As of yesterday, the city has received 19 appeals for 2012 assessments. Temchack said that number is comparable to past years, but her office usually receives “the lion’s share” of appeals in the last two weeks before the March 1 deadline. She encouraged property owners to apply as soon as possible if they plan to appeal their assessments.
When applying for a tax abatement, Temchack said property owners must include proof that their assessment is too high, such as copies of other appraisals and values of similar properties. Commercial property owners should also include copies of income and expenses for the last three years, copies of leases, and copies of rental advertising.
Last night, Temchack explained how the city assesses properties each year.
Residential properties are assessed through a sales-based approach, she said. Assessors look at sale prices of properties, compare them to similar properties and make adjustments for size, condition and other factors.
Commercial and industrial properties are assessed through a combination of cost and income approaches, Temchack said. In a cost-based approach, she said the city assesses how much it would cost to replace or rebuild the structure, then subtracts value based on its condition.

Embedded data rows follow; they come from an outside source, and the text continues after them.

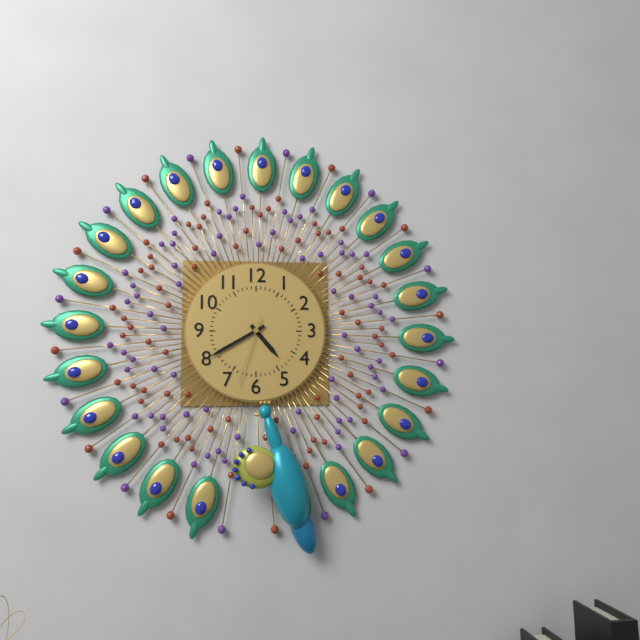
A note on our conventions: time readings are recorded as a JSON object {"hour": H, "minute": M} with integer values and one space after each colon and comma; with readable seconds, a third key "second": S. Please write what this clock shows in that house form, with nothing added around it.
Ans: {"hour": 4, "minute": 40, "second": 33}
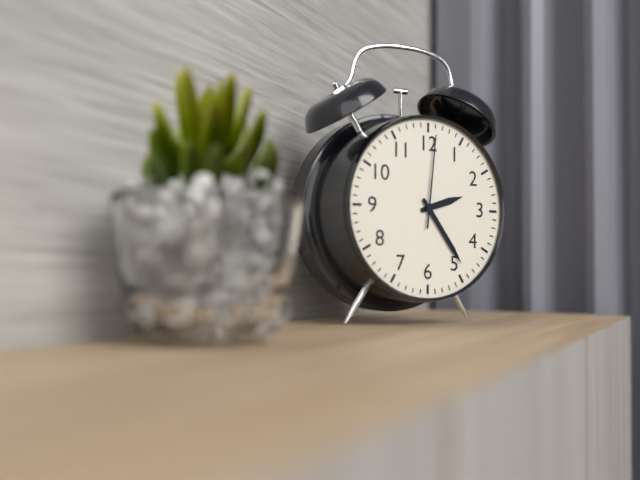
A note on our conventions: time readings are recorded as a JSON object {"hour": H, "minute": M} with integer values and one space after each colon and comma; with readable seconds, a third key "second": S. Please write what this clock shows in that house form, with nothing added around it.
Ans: {"hour": 2, "minute": 24, "second": 1}
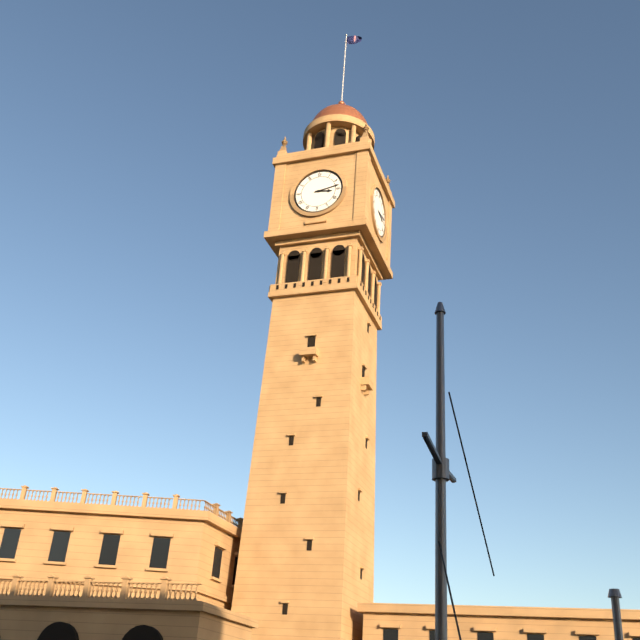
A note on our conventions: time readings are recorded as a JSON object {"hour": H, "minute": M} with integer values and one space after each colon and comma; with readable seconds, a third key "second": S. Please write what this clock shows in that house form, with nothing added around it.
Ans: {"hour": 3, "minute": 13}
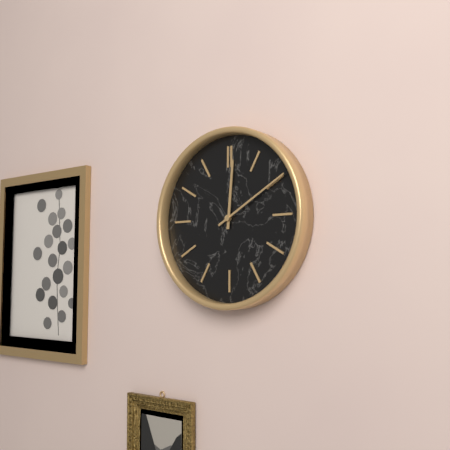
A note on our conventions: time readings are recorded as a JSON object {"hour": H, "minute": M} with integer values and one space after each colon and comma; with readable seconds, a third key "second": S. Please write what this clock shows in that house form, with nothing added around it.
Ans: {"hour": 12, "minute": 10}
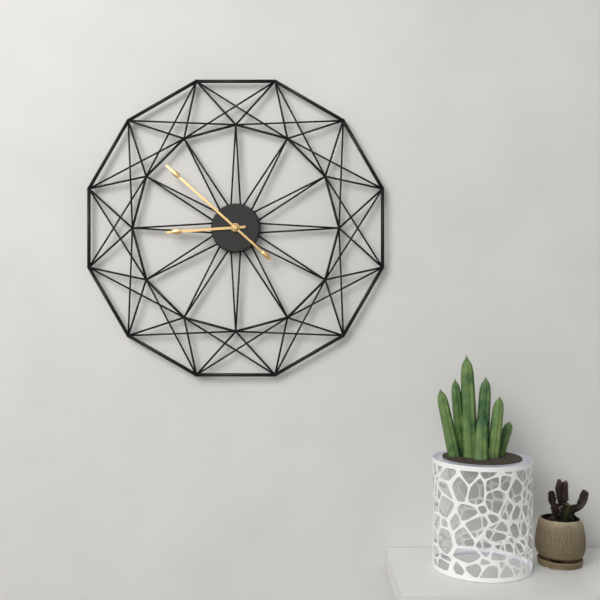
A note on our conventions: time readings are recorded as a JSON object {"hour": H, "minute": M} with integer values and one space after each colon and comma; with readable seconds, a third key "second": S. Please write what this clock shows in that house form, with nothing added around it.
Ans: {"hour": 8, "minute": 52}
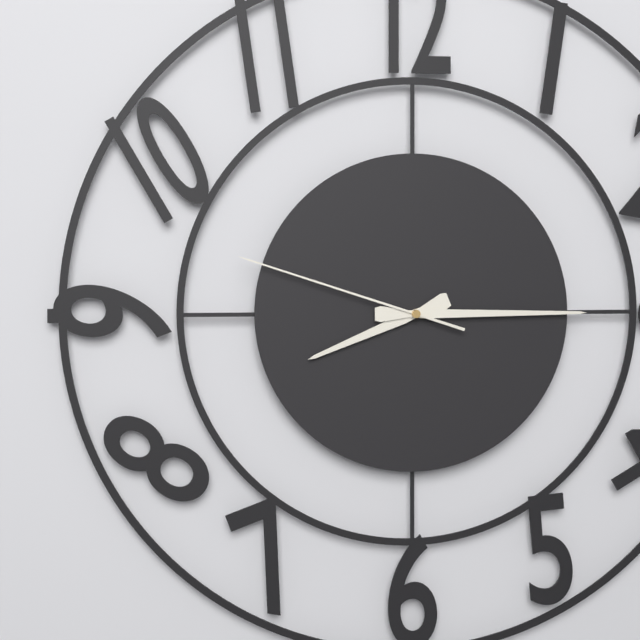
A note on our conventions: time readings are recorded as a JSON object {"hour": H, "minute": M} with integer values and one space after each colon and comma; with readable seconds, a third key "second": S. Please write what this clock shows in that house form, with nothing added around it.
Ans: {"hour": 8, "minute": 15, "second": 48}
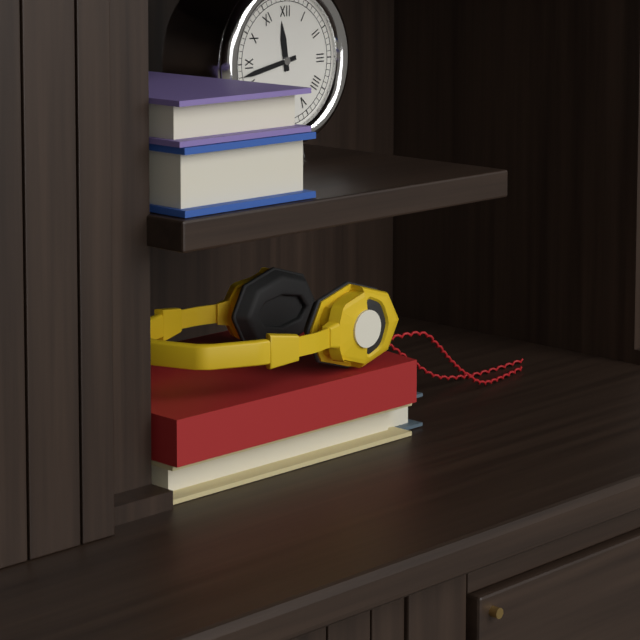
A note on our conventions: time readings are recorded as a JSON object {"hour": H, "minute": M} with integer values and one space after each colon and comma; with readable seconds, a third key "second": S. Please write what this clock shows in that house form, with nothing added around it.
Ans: {"hour": 11, "minute": 43}
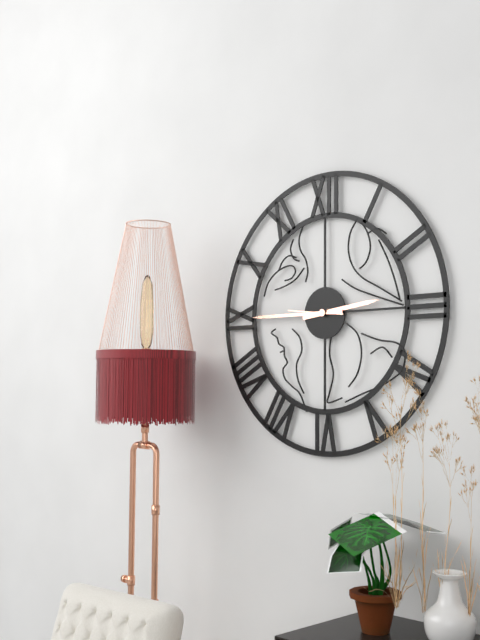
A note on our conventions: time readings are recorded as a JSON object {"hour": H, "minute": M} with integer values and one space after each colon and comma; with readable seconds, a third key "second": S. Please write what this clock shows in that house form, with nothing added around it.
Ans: {"hour": 2, "minute": 45}
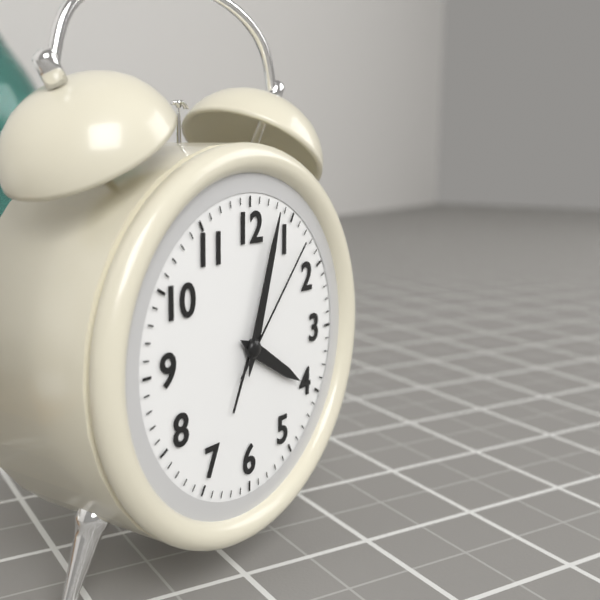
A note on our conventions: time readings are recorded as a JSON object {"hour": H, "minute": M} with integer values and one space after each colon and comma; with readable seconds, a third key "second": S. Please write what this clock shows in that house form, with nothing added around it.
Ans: {"hour": 4, "minute": 3, "second": 7}
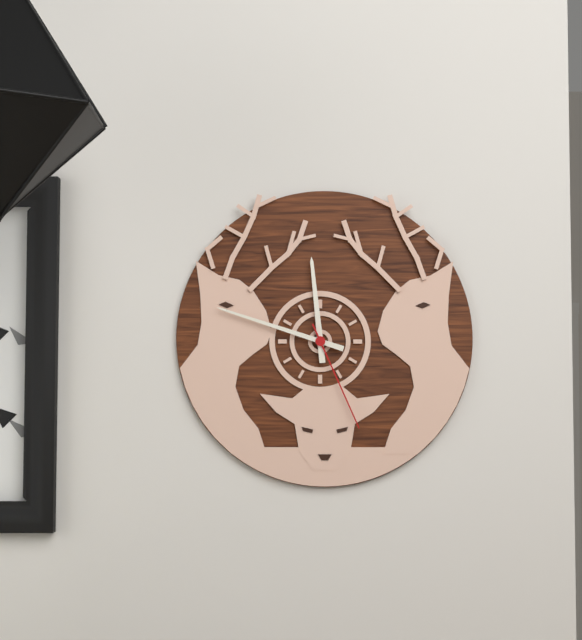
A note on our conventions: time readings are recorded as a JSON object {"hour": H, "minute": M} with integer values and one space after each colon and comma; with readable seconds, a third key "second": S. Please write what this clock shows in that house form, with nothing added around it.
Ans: {"hour": 11, "minute": 48, "second": 26}
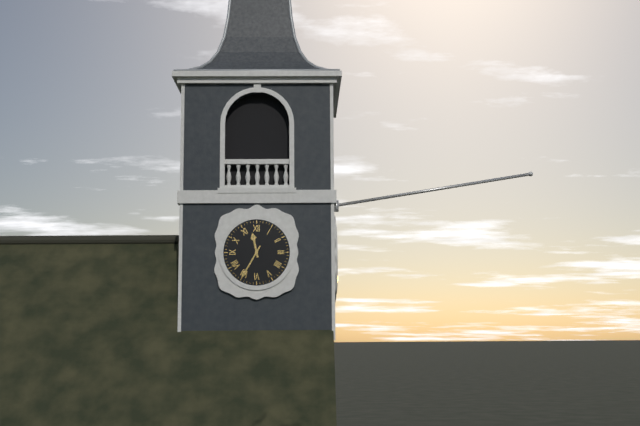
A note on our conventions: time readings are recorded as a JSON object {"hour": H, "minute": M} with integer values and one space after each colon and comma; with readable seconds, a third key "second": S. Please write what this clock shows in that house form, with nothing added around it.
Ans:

An income approach is based on how much income a property can generate.
Temchack said a different approach is used for commercial properties because “we don’t have very many sales on commercial properties as we do on residential properties.”
City Manager Tom Aspell said last week he’s confident that if individual assessments are incorrect or unfair, they will be corrected during the appeal process.
“We’ve always listened to that and been able to make adjustments,” Aspell said.
After the city’s Board of Assessors makes decisions on appeals, property owners have the option to appeal again to either the state Board of Tax and Land Appeals or Merrimack County Superior Court. The state Supreme Court hears final appeals on property assessments.
The tax rate for most Concord property owners decreased by nearly 1 percent in 2012. The rate, which is the same for commercial and residential property owners, is $24.37 per $1,000 in assessed property value for properties in the Concord School District. Penacook properties are in the Merrimack Valley School District and have a 2012 tax rate of $27.52 per $1,000 in assessed property value – a 2.88 percent increase over the 2011 tax rate.